## Assignment
Copy the data that follows exactly as it is, excluding all pictures.

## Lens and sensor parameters
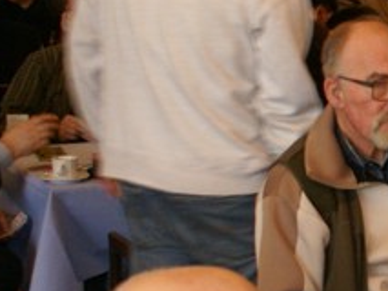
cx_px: 608
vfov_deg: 15.4
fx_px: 1065
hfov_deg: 18.0
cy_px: 244
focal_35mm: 95
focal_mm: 20
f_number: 4
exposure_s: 1/25
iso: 800
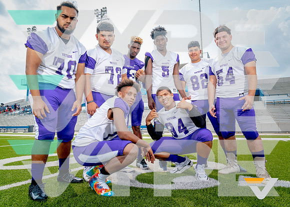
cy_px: 104
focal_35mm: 25
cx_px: 150
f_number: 8
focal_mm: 24
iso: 100
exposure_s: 1/125
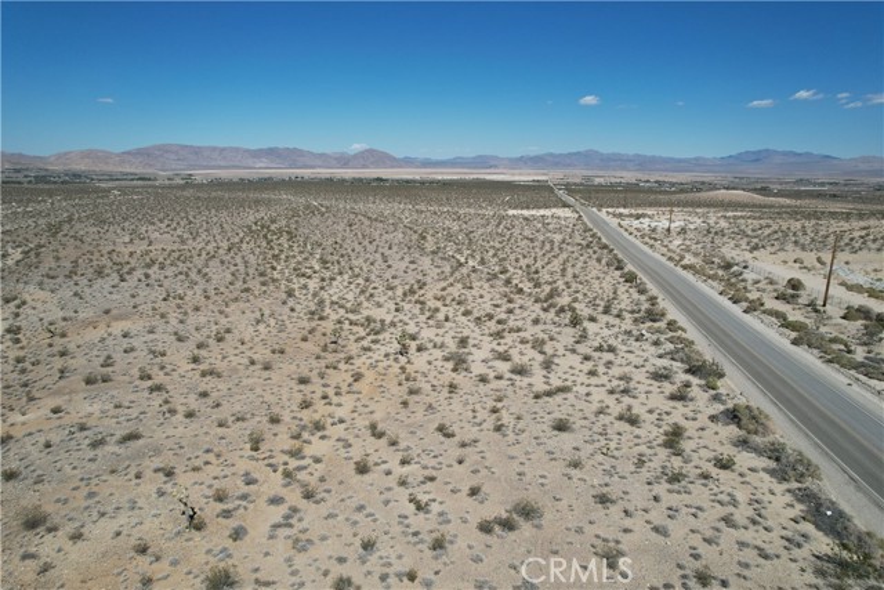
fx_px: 540
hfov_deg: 78.6
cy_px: 295
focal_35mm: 22
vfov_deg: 57.3
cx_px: 442
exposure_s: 1/3200
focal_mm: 8.38
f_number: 2.8
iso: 100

## Response below
cx_px: 608
vfov_deg: 15.4
fx_px: 1065
hfov_deg: 18.0
cy_px: 244
focal_35mm: 95
focal_mm: 20
f_number: 4
exposure_s: 1/25
iso: 800
cy_px: 104
focal_35mm: 25
cx_px: 150
f_number: 8
focal_mm: 24
iso: 100
exposure_s: 1/125
fx_px: 540
hfov_deg: 78.6
cy_px: 295
focal_35mm: 22
vfov_deg: 57.3
cx_px: 442
exposure_s: 1/3200
focal_mm: 8.38
f_number: 2.8
iso: 100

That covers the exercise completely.